** Work order **
With every line kept intact, print the entries that appear below.
----
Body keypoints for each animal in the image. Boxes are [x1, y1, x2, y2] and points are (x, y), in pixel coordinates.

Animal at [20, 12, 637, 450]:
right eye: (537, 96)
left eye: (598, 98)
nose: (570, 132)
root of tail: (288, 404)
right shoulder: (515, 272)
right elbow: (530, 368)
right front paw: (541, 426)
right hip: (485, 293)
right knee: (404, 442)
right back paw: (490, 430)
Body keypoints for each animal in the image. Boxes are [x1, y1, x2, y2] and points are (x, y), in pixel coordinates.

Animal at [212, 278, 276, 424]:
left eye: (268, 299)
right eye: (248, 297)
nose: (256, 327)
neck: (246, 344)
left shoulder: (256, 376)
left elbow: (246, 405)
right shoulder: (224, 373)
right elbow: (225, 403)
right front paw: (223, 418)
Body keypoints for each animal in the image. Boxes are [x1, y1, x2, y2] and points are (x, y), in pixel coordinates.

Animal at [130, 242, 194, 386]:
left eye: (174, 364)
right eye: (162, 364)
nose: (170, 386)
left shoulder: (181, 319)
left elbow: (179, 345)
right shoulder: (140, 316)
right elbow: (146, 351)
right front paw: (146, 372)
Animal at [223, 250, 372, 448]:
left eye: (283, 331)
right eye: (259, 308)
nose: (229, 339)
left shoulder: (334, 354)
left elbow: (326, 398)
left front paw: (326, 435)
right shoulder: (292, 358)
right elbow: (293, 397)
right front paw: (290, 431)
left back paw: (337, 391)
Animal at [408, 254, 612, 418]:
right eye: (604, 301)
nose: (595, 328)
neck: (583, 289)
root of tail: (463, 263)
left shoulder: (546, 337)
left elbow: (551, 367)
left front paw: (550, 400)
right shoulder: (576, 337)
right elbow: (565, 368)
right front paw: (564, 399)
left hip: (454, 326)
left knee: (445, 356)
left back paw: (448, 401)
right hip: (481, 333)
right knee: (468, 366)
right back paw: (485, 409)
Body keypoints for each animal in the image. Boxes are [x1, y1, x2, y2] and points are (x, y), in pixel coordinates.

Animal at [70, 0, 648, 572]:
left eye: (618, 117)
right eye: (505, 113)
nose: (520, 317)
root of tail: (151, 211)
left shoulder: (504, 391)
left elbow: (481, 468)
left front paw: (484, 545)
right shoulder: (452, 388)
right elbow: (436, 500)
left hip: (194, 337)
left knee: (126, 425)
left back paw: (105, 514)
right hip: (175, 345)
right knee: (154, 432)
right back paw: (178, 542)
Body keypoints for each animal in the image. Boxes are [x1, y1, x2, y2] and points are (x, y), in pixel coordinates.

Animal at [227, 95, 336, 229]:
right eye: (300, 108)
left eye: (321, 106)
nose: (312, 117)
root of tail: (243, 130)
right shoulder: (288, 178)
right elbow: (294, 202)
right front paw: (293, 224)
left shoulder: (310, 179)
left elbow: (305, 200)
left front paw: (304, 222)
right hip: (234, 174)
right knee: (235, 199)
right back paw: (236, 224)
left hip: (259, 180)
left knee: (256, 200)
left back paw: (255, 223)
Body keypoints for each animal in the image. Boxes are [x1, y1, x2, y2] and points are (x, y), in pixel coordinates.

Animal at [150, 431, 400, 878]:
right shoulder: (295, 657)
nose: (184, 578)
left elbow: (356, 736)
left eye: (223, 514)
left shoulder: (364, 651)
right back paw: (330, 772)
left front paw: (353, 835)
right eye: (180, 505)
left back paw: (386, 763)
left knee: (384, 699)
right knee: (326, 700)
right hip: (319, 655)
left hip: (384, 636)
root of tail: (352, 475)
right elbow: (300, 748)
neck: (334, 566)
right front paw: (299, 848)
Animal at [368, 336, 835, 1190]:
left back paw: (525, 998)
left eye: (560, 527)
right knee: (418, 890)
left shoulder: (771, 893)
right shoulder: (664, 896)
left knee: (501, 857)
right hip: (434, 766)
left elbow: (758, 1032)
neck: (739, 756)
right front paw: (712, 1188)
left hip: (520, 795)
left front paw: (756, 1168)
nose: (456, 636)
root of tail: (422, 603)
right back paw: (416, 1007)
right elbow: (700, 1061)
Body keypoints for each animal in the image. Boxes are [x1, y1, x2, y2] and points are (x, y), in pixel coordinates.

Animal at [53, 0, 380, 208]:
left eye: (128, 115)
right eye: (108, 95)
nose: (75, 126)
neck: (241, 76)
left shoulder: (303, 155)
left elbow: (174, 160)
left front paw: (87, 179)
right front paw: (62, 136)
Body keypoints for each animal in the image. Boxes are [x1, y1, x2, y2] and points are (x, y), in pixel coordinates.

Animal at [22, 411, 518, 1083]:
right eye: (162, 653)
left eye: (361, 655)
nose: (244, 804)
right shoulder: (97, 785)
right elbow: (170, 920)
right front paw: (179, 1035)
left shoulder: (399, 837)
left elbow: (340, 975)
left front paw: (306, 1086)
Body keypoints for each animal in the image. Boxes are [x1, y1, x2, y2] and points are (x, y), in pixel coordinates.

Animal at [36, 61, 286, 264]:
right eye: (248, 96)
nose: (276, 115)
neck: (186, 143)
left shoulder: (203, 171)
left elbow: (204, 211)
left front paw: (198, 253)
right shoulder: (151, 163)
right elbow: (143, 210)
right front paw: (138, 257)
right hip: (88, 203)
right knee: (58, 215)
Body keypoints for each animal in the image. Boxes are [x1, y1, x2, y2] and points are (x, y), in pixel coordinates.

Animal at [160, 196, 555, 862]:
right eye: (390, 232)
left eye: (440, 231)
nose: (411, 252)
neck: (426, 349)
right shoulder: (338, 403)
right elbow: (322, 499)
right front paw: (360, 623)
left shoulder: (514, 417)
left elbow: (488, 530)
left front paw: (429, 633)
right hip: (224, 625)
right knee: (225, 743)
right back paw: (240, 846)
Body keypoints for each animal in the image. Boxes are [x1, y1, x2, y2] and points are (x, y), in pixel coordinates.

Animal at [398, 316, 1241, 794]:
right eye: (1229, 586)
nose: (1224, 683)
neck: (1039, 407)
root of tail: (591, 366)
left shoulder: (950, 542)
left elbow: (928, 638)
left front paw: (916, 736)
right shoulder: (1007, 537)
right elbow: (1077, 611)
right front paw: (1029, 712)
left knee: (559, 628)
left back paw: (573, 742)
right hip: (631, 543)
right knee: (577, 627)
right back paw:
----
** Response to the task **
Body keypoints for each animal in the image. Boxes are [x1, y1, x2, y2] and points are (x, y), in pixel coordinates.

Animal at [20, 12, 637, 450]:
right eye: (537, 96)
left eye: (598, 98)
nose: (570, 132)
root of tail: (288, 404)
right shoulder: (515, 272)
right elbow: (530, 368)
right front paw: (541, 426)
right hip: (485, 293)
right knee: (404, 442)
right back paw: (490, 430)
Body keypoints for each animal in the image. Boxes are [x1, y1, x2, y2] and points are (x, y), in pixel coordinates.

Animal at [212, 278, 276, 424]:
left eye: (268, 299)
right eye: (248, 297)
nose: (256, 327)
neck: (246, 344)
left shoulder: (256, 376)
left elbow: (246, 405)
right shoulder: (224, 373)
right elbow: (225, 403)
right front paw: (223, 418)
Body keypoints for each animal in the image. Boxes are [x1, y1, x2, y2] and points are (x, y), in pixel coordinates.

Animal at [130, 242, 194, 386]:
left eye: (174, 364)
right eye: (162, 364)
nose: (170, 386)
left shoulder: (181, 319)
left elbow: (179, 345)
right shoulder: (140, 316)
right elbow: (146, 351)
right front paw: (146, 372)
Animal at [223, 250, 372, 448]:
left eye: (283, 331)
right eye: (259, 308)
nose: (229, 339)
left shoulder: (334, 354)
left elbow: (326, 398)
left front paw: (326, 435)
right shoulder: (292, 358)
right elbow: (293, 397)
right front paw: (290, 431)
left back paw: (337, 391)
Animal at [408, 254, 612, 418]:
right eye: (604, 301)
nose: (595, 328)
neck: (583, 289)
root of tail: (463, 263)
left shoulder: (546, 337)
left elbow: (551, 367)
left front paw: (550, 400)
right shoulder: (576, 337)
right elbow: (565, 368)
right front paw: (564, 399)
left hip: (454, 326)
left knee: (445, 356)
left back paw: (448, 401)
right hip: (481, 333)
right knee: (468, 366)
right back paw: (485, 409)
Body keypoints for each animal in the image. Boxes are [x1, y1, x2, y2] and points are (x, y), in pixel coordinates.

Animal at [70, 0, 648, 572]:
left eye: (618, 117)
right eye: (505, 113)
nose: (520, 317)
root of tail: (151, 211)
left shoulder: (504, 391)
left elbow: (481, 468)
left front paw: (484, 545)
right shoulder: (452, 388)
right elbow: (436, 500)
left hip: (194, 337)
left knee: (126, 425)
left back paw: (105, 514)
right hip: (175, 345)
right knee: (154, 432)
right back paw: (178, 542)
Body keypoints for each animal in the image. Boxes are [x1, y1, x2, y2] and points are (x, y), in pixel coordinates.

Animal at [227, 95, 336, 229]:
right eye: (300, 108)
left eye: (321, 106)
nose: (312, 117)
root of tail: (243, 130)
right shoulder: (288, 178)
right elbow: (294, 202)
right front paw: (293, 224)
left shoulder: (310, 179)
left elbow: (305, 200)
left front paw: (304, 222)
right hip: (234, 174)
right knee: (235, 199)
right back paw: (236, 224)
left hip: (259, 180)
left knee: (256, 200)
left back paw: (255, 223)
Body keypoints for each animal in the image. Boxes are [x1, y1, x2, y2] and points are (x, y), in pixel coordinates.

Animal at [150, 431, 400, 878]:
right shoulder: (295, 657)
nose: (184, 578)
left elbow: (356, 736)
left eye: (223, 514)
left shoulder: (364, 651)
right back paw: (330, 772)
left front paw: (353, 835)
right eye: (180, 505)
left back paw: (386, 763)
left knee: (384, 699)
right knee: (326, 700)
right hip: (319, 655)
left hip: (384, 636)
root of tail: (352, 475)
right elbow: (300, 748)
neck: (334, 566)
right front paw: (299, 848)
Animal at [368, 336, 835, 1190]:
left back paw: (525, 998)
left eye: (560, 527)
right knee: (418, 890)
left shoulder: (771, 893)
right shoulder: (664, 896)
left knee: (501, 857)
right hip: (434, 766)
left elbow: (758, 1032)
neck: (739, 756)
right front paw: (712, 1188)
left hip: (520, 795)
left front paw: (756, 1168)
nose: (456, 636)
root of tail: (422, 603)
right back paw: (416, 1007)
right elbow: (700, 1061)
Body keypoints for each animal in the image. Boxes are [x1, y1, x2, y2] and points are (x, y), in pixel coordinates.

Animal at [53, 0, 380, 208]:
left eye: (128, 115)
right eye: (108, 95)
nose: (75, 126)
neck: (241, 76)
left shoulder: (303, 155)
left elbow: (174, 160)
left front paw: (87, 179)
right front paw: (62, 136)
Body keypoints for each animal in the image. Boxes are [x1, y1, x2, y2] and points are (x, y), in pixel coordinates.

Animal at [22, 411, 518, 1083]:
right eye: (162, 653)
left eye: (361, 655)
nose: (244, 804)
right shoulder: (97, 785)
right elbow: (170, 920)
right front paw: (179, 1035)
left shoulder: (399, 837)
left elbow: (340, 975)
left front paw: (306, 1086)
Body keypoints for each animal in the image. Boxes are [x1, y1, x2, y2] and points are (x, y), in pixel coordinates.

Animal at [36, 61, 286, 264]:
right eye: (248, 96)
nose: (276, 115)
neck: (186, 143)
left shoulder: (203, 171)
left elbow: (204, 211)
left front paw: (198, 253)
right shoulder: (151, 163)
right elbow: (143, 210)
right front paw: (138, 257)
right hip: (88, 203)
right knee: (58, 215)
Body keypoints for each animal in the image. Boxes are [x1, y1, x2, y2] and points are (x, y), in pixel coordinates.

Animal at [160, 196, 555, 862]:
right eye: (390, 232)
left eye: (440, 231)
nose: (411, 252)
neck: (426, 349)
right shoulder: (338, 403)
right elbow: (322, 499)
right front paw: (360, 623)
left shoulder: (514, 417)
left elbow: (488, 530)
left front paw: (429, 633)
right hip: (224, 625)
right knee: (225, 743)
right back paw: (240, 846)
Body keypoints for each animal in the image. Boxes are [x1, y1, x2, y2] and points are (x, y), in pixel coordinates.

Animal at [398, 316, 1241, 794]:
right eye: (1229, 586)
nose: (1224, 683)
neck: (1039, 407)
root of tail: (591, 366)
left shoulder: (950, 542)
left elbow: (928, 638)
left front paw: (916, 736)
right shoulder: (1007, 537)
right elbow: (1077, 611)
right front paw: (1029, 712)
left knee: (559, 628)
left back paw: (573, 742)
right hip: (631, 543)
right knee: (577, 627)
right back paw:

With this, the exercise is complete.